Customeo, the digital customs clearance platform developed by Derudder, responds to these challenges. It covers more than 150 customs offices in France and Europe, across 7 countries (France, United Kingdom, Belgium, Netherlands, Spain, Italy, Estonia). All types of operations are handled: import, export, T1 transit, clearance, T2L and CCS. With real-time status tracking, integrated duty estimates and direct chat with declarants, Customeo allows you to maintain control over your customs operations, even in a fully changing market.
FAQs
Why are maritime freight rates falling in 2026?
The rate decline is mainly explained by the structural overcapacity of the global fleet. Capacity increases by 3.5% in 2026, driven by deliveries of new container ships ordered during the post-Covid boom, while demand grows by only 2%. The gradual reopening of the Suez Canal releases additional capacity. This supply-demand imbalance places shippers in a strong position for rate negotiations.
What is the impact of the EU ETS on maritime transport costs?

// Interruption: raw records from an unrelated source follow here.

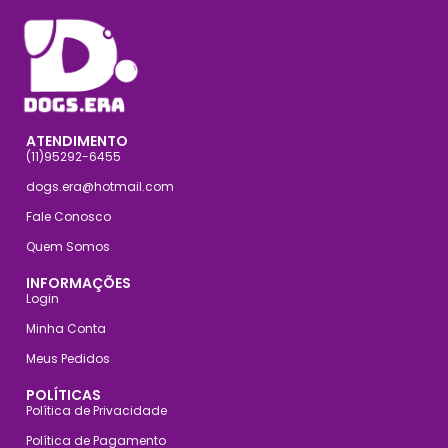
ATENDIMENTO
(11)95292-6455
dogs.era@hotmail.com
Fale Conosco
Quem Somos
INFORMAÇÕES
Login
Minha Conta
Meus Pedidos
POLÍTICAS
Política de Privacidade
Política de Pagamento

Since January 2026, the EU ETS covers 100% of CO2 emissions on routes involving European ports, compared to 70% in 2025. The inclusion of methane and nitrous oxide further increases costs. Emissions surcharges (EMS/ESS) have increased by 40 to 50%, rising for example from $114 to $168 per FEU on the Asia-Northern Europe corridor. These surcharges now represent up to 12% of transport costs.
What are the new maritime alliances since 2025?
The end of the 2M alliance between Maersk and MSC in February 2025 gave rise to three configurations. The Gemini Cooperation (Maersk and Hapag-Lloyd) holds 21.5% market share and focuses on reliability. The Ocean Alliance (CMA CGM, COSCO, Evergreen) maintains 29.3% with broad geographic coverage. MSC operates standalone with 21.3% of global capacity and a cost compression strategy.
Will the Suez Canal reopen in 2026?
The reopening is gradual but cautious. The last vessel attacked by the Houthis was on September 29, 2025, and both CMA CGM and Maersk resumed some services via Suez in early 2026. Traffic remains 60% below 2023 levels. Shipping companies assess risks on a case-by-case basis, as the Houthis' suspension of operations remains conditional. Full normalization is envisaged for the second half of 2026, subject to geopolitical stability.